The album focuses on a mix of rap and rock music, a style which Mosley has been considered to have made popular with the release of Faith No More's We Care a Lot; a reworked version of that album's title track is featured on Will Rap Over Hard Rock for Food. The song "Sophie", a ballad, is named for Mosley's youngest daughter. Mosley began working on the album in 1997, but experienced delays due to ill health and ongoing issues with substance abuse.

== Track listing ==

| No. | Title | Length |
|---|---|---|
| 1. | "Intro" | 0:41 |
| 2. | "The Enabler" (featuring Jonathan Davis and John 5) | 3:05 |
| 3. | "Tractor" | 4:59 |
| 4. | "Punk Rock Movie" | 2:40 |
| 5. | "Nameless" (featuring Leah Lou) | 2:54 |
| 6. | "Pile Driver" (written by Chuck Mosley and Senon Williams) | 4:23 |
| 7. | "Come Around" | 5:53 |
| 8. | "King Arthur's Cousin Ted" | 0:53 |
| 9. | "Sophie" | 3:50 |
| 10. | "We Care a Lot" (featuring Roddy Bottum, written by Bottum, Mosley, Mike Bordin, Billy Gould, and Jim Martin) | 4:21 |
| 11. | "Bob Forest" | 6:32 |
| Total length: |  | 40:05 |

==Personnel==
- Chuck Mosley: vocals, guitars
- Michael Siefert: guitars, bass, programming, keyboards, drums
- Tim Parnin: guitars
- Billy Sullivan: guitars
- Michael Cartellone: drums

==Release and reception==

Will Rap Over Hard Rock for Food was initially available for pre-order between July 28 and August 10, 2009; pre-order copies were signed by Mosley and included a bonus postcard. The album was later released on August 11, 2009, on the Reversed Image Unlimited record label.

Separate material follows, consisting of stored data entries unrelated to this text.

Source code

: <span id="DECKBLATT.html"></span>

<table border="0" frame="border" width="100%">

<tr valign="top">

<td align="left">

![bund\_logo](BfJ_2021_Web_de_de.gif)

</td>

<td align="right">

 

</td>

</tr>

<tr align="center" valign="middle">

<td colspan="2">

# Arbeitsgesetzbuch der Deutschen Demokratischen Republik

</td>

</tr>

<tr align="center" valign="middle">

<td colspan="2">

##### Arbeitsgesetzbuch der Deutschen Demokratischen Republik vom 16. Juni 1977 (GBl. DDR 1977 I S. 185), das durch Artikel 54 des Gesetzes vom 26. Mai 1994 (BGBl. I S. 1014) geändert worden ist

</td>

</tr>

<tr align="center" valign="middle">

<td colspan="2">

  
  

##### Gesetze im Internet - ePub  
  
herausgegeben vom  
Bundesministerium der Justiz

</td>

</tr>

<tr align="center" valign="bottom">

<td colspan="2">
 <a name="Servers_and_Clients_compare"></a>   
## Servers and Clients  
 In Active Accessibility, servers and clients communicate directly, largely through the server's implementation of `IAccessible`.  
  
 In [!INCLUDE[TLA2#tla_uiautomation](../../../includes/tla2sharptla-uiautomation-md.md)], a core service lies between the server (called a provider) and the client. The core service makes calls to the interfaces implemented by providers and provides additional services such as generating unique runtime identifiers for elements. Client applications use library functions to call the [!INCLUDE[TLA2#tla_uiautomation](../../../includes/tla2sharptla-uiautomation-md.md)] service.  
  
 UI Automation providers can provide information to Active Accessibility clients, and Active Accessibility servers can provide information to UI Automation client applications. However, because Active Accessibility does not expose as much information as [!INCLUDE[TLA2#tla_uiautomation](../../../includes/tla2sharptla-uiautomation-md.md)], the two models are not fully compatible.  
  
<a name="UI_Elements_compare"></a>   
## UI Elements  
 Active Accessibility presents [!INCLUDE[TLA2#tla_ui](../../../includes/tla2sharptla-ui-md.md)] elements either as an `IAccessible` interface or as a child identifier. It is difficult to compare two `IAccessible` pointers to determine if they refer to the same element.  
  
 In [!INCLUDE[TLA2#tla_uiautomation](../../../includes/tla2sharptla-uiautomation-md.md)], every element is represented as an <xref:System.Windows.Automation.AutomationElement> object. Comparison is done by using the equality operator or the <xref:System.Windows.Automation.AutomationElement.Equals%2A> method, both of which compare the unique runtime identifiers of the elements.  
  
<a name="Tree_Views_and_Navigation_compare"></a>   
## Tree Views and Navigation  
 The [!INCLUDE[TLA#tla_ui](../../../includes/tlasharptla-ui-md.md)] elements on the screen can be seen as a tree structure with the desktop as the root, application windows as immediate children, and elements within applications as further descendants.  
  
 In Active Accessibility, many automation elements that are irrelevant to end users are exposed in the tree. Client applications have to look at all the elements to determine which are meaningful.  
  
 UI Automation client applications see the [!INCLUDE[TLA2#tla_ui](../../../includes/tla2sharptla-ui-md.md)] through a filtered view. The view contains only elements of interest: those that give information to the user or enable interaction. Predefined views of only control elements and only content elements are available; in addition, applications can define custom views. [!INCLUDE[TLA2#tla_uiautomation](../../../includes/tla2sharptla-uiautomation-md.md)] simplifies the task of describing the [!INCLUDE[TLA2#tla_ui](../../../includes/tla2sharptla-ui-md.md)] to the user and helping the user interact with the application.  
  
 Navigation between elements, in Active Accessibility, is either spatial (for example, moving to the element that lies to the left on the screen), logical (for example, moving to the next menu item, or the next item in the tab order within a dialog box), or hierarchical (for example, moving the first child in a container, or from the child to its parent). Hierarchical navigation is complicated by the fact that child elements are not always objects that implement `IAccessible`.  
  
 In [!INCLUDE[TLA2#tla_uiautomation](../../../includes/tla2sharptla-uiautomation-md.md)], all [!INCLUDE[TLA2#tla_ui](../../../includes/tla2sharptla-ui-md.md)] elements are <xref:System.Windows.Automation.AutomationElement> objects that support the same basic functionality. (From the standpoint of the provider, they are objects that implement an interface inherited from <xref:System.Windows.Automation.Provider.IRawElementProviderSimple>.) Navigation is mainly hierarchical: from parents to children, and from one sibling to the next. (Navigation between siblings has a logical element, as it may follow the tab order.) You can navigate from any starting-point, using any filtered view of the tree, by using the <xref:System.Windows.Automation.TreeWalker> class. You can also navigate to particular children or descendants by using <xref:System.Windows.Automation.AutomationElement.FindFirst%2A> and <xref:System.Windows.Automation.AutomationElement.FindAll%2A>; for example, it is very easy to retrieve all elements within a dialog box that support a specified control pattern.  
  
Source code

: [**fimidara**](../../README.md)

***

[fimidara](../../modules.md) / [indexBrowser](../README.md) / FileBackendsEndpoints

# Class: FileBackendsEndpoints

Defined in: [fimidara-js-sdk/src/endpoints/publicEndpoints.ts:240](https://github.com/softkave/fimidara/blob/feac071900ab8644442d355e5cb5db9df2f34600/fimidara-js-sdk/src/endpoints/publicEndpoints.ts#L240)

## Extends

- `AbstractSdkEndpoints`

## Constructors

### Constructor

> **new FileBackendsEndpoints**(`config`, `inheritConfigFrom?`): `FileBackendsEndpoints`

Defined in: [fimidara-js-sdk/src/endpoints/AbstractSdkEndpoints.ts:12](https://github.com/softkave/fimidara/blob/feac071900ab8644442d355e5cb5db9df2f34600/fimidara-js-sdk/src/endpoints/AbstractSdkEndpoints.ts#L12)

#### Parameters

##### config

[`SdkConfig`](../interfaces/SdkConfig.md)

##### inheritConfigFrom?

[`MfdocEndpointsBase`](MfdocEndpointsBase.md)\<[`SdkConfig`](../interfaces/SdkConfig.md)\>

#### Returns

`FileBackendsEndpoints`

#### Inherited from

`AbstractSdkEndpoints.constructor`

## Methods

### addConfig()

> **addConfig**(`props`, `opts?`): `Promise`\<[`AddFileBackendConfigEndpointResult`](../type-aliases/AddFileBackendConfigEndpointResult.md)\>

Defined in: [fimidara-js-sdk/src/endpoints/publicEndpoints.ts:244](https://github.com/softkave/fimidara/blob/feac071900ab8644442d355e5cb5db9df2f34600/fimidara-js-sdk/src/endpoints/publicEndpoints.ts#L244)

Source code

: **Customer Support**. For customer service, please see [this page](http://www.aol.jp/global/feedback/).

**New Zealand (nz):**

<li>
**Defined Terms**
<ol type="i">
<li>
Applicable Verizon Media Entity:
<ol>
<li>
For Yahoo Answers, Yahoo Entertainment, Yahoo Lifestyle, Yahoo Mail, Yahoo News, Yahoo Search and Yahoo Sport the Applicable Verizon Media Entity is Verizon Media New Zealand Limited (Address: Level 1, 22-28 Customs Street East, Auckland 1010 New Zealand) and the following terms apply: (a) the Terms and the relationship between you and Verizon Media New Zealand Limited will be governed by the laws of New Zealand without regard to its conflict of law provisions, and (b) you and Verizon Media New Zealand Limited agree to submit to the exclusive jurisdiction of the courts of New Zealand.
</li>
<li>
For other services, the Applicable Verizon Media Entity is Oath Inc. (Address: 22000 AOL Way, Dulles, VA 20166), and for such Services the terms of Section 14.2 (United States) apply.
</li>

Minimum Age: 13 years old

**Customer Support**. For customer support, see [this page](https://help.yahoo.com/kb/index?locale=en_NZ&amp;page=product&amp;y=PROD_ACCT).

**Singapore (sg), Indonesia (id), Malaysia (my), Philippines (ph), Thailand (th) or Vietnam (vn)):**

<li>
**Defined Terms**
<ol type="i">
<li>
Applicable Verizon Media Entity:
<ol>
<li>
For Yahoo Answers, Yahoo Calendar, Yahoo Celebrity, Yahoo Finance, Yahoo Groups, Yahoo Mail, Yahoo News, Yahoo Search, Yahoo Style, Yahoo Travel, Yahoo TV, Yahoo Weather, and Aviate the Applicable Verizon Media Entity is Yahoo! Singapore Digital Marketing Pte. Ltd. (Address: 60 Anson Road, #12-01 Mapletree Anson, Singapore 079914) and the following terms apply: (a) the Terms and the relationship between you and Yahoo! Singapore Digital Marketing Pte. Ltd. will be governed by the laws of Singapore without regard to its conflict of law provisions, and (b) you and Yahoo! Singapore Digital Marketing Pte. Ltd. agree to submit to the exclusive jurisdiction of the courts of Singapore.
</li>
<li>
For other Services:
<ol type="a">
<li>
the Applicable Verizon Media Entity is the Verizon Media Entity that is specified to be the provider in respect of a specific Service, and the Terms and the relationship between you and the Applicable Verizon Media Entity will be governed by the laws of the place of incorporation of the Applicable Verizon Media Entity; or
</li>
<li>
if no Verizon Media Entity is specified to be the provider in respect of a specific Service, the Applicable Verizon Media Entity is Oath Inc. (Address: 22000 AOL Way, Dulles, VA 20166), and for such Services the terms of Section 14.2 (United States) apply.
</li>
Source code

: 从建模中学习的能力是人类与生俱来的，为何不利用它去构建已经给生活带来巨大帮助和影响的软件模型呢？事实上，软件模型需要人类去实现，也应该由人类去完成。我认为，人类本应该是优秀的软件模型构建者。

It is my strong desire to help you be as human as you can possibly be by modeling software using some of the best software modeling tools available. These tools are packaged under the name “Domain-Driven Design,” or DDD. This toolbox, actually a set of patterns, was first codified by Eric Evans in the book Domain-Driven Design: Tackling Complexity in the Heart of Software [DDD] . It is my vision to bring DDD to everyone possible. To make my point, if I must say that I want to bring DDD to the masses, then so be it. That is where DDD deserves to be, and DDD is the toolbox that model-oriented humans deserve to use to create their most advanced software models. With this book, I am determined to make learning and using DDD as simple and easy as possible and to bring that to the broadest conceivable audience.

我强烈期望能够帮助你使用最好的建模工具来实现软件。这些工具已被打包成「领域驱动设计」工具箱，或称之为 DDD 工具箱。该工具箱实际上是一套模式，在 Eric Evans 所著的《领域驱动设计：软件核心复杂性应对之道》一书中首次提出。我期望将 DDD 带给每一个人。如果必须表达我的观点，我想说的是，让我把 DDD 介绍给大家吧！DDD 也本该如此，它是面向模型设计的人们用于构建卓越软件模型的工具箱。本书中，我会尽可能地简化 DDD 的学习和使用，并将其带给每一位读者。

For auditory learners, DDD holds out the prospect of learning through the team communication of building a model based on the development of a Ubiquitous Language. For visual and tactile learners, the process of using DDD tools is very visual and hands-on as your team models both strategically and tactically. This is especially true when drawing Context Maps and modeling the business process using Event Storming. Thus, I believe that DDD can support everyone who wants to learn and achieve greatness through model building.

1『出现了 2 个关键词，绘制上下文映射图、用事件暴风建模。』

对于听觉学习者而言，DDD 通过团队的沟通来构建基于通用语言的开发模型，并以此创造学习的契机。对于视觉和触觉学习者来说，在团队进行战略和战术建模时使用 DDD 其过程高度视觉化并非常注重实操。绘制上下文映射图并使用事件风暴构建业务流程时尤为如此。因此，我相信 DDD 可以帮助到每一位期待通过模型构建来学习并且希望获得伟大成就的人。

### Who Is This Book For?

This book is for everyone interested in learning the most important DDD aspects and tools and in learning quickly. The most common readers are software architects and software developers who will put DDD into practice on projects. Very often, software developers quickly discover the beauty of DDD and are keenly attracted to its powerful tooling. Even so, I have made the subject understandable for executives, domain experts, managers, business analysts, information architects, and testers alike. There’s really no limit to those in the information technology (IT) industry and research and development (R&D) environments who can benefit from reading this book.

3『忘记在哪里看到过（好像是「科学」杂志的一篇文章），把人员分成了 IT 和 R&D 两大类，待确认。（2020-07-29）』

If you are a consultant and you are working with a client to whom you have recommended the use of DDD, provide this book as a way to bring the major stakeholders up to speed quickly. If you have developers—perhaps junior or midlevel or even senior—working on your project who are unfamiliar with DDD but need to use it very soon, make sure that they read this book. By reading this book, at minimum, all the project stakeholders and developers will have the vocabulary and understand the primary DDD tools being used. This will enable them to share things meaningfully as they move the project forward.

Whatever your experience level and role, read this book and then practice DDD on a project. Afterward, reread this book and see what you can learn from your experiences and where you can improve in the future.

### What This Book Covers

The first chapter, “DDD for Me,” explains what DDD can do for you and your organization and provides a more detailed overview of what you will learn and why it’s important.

Reviewing the album for AllMusic, Phil Freeman awarded it three stars out of five. Freeman felt that Mosley's blending of rap and rock elements "was wildly innovative 15 years ago" but would struggle to find a contemporary audience. Freeman described the album's music as "capable but thoroughly lackluster", but picked out "We Care a Lot" and "The Enabler" as the highlights of the record. Blabbermouth.net's Keith Bergman rated the album 7.5 out of 10, calling it "a weird, diverse, off-kilter, unfashionable stew of influences" that sounds unlike Mosley's previous Faith No More albums. Bergman singled out the retread of "We Care a Lot" as the low point of the album, but felt that overall Mosley's vocal talent had been underrated and worked well across the record.